NewsNation

Paul Manafort stays loyal to Trump in new interview

(NewsNation) — Paul Manafort expressed his loyalty to former President Donald Trump in a new interview with incoming NewsNation host Chris Cuomo, saying he believes the former president will run again for president in 2024 and the search warrant executed at his Mar-a-Lago resort only increased the odds.

Speaking Tuesday to Cuomo on his podcast “The Chris Cuomo Project,” Manafort said he feels even more strongly than he did two weeks ago that Trump will run in the 2024 election.


“Has he told me that personally? No. But I know the man,” Manafort said. “I know that when he was elected president in 2016, people didn’t understand why he was elected, how he was elected. And they didn’t understand him as a person. They still don’t. And the raid on his home was not something that was going to discourage them.”

Manafort said he would bet it is a 96% chance Trump runs again.

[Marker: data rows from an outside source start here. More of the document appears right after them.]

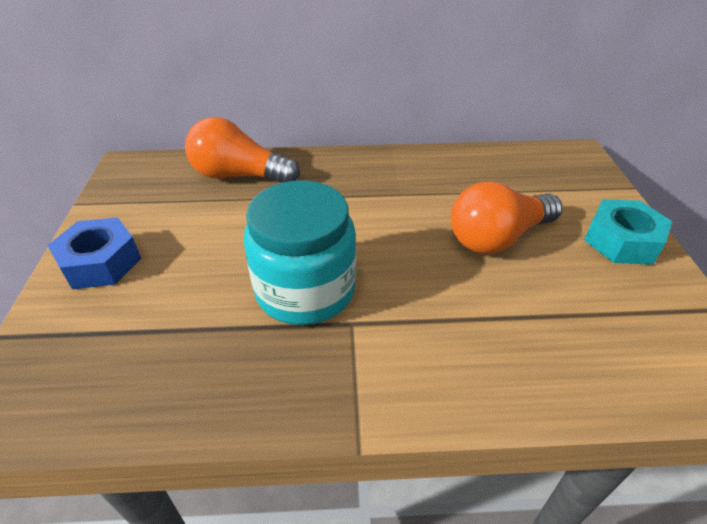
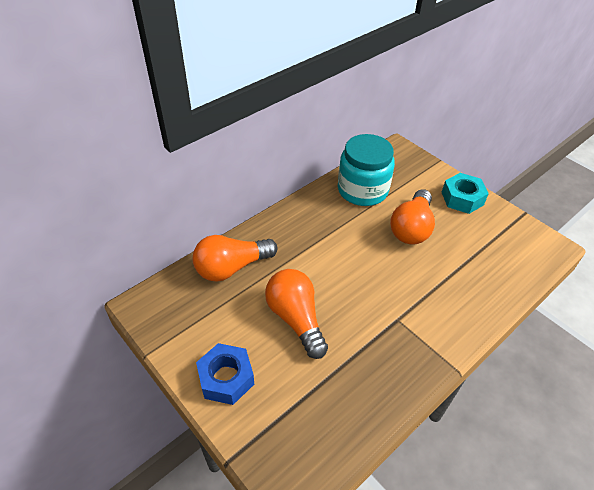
camera: 40 degrees left, 5 degrees up
turquoise jar [244,180,356,325] -> turquoise jar moved to [338,134,395,206]
none -> orange light bulb [265,269,328,359]

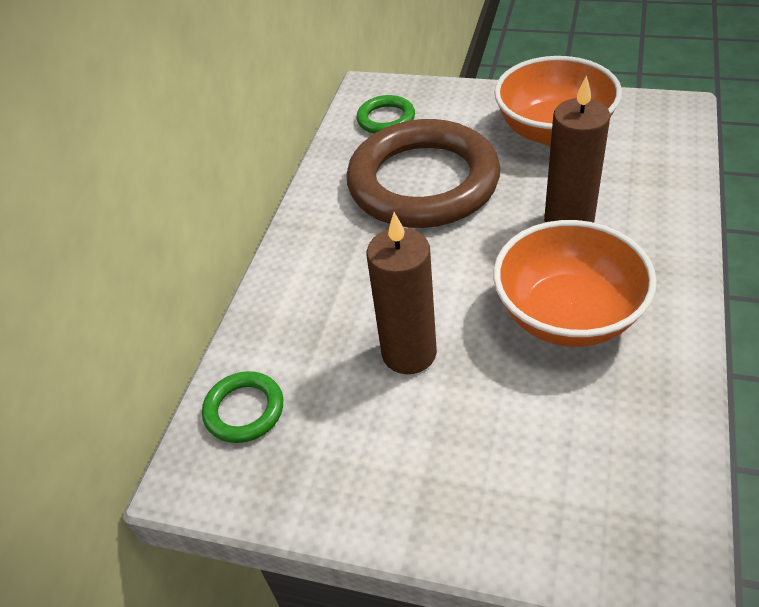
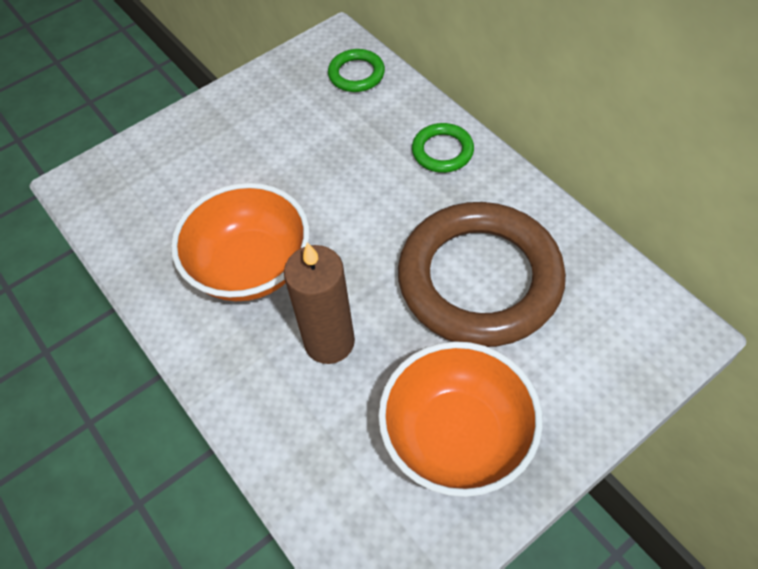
camera: 125 degrees right, 10 degrees up
green ring [357,95,415,134] -> green ring moved to [412,123,474,173]
brown candle [367,212,437,374] -> none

Manafort went on to say he doesn’t think those behind the search at Mar-a-Lago thought through “the consequences of the activity.”

“It’s unprecedented,” Manafort said, calling the allegations against Trump “quite spurious.”

The FBI’s search warrant, executed earlier this month, is related to an investigation over whether Trump mishandled presidential records.

Investigators said they found sets of classified documents, including some that were top secret, during their search of Mar-a-Lago.

Trump’s team claims these documents were declassified. While former White House Chief of Staff Mick Mulvaney said in an interview with Newsmax that the president does have the authority to declassify documents, doing so takes a “formal structure,” he added.

“I think if it’s true that the documents were there, there’ll be an explanation,” Manafort said. “But the point is that … even if you’re frustrated with dealing with somebody who could be your next political opponent, this sends a terrible signal around the world.”

Manafort served as campaign manager to Trump during the 2016 election and later became a subject of special counsel Robert Mueller’s investigation into whether the Trump campaign coordinated with Russians.

While Manafort was the first among Trump associates to be charged as part of Mueller’s investigation, the charges were unrelated to his work on the campaign or the focus of Mueller’s investigation. He was convicted on eight counts, with a jury deciding he hid from the IRS millions of dollars he earned from work in Ukraine.

He spent close to two years in prison for bank and tax fraud, illegal foreign lobbying and witness tampering, before being released to home confinement due to the pandemic.

He was later pardoned by Trump during the final days of his presidency. Manafort told Cuomo that he never asked Trump for a pardon while in prison.

Trump, Manafort said, was getting “attacked” on all sides because of the controversy. Although he was wanted a pardon — “I was in prison I think two Thanksgivings, two Christmases, and every time I expected and hoped for something” — Manafort never asked for one.

“I never asked because I felt he would do the right thing,” Manafort said in part to Cuomo. “It happened because I knew it would and I knew the man.”

The Manhattan district attorney sought to prosecute Manafort on state charges similar to the federal ones he was convicted of, but New York’s highest court rejected the effort.

Former President Trump points to supporters after giving a keynote address during the America First Policy Institute Summit in Washington, D.C., on Tuesday, July 26, 2022. (Greg Nash/The Hill)

Most recently, Manafort, in an interview with Insider, admitted to sharing 2016 campaign polling data with a suspect Russian intelligence agent, Konstantin Kilimnik.

In his book titled “Political Prisoner: Persecuted, Prosecuted, But Not Silenced” released this month, Manafort gives his account of this Mueller investigation and his time in prison. He says he was wrongly convicted of “process crimes” that were only brought in an effort to get him to testify against Trump.

During his interview with Cuomo, Manafort maintained his innocence, arguing that there was no “actual evidence against him” and that it was all testimony.

“I was convicted in the court of public opinion before the trial even opened. I mean, that was the whole strategy behind a gag order on me, putting me in solitary confinement, and then leaking anonymous stuff,” he said. “I believed I was guilty reading the headlines about me. You read my Wikipedia page. I don’t know who that is … I didn’t commit the crimes that I was accused of.”

When asked by Cuomo whether he believes the 2020 election was stolen from Trump, as the former president falsely claims, Manafort said, “There’s election fraud in all elections.”

“You win elections before the election day, not after the election day, and if the fraud has happened on election day, it’s because you didn’t prepare correctly,” Manafort said.

Regardless of how he felt about the election, however, Manafort said Biden was going to be certified.

On Jan.6, when a mob of Trump supporters stormed the Capitol aiming to stop Biden’s certification, Manafort said he “stayed away” from Washington.

“It was over,” he said. “Like it or not, I move on after Election Day.”

The Associated Press contributed to this report.

This interview was edited for clarity and length.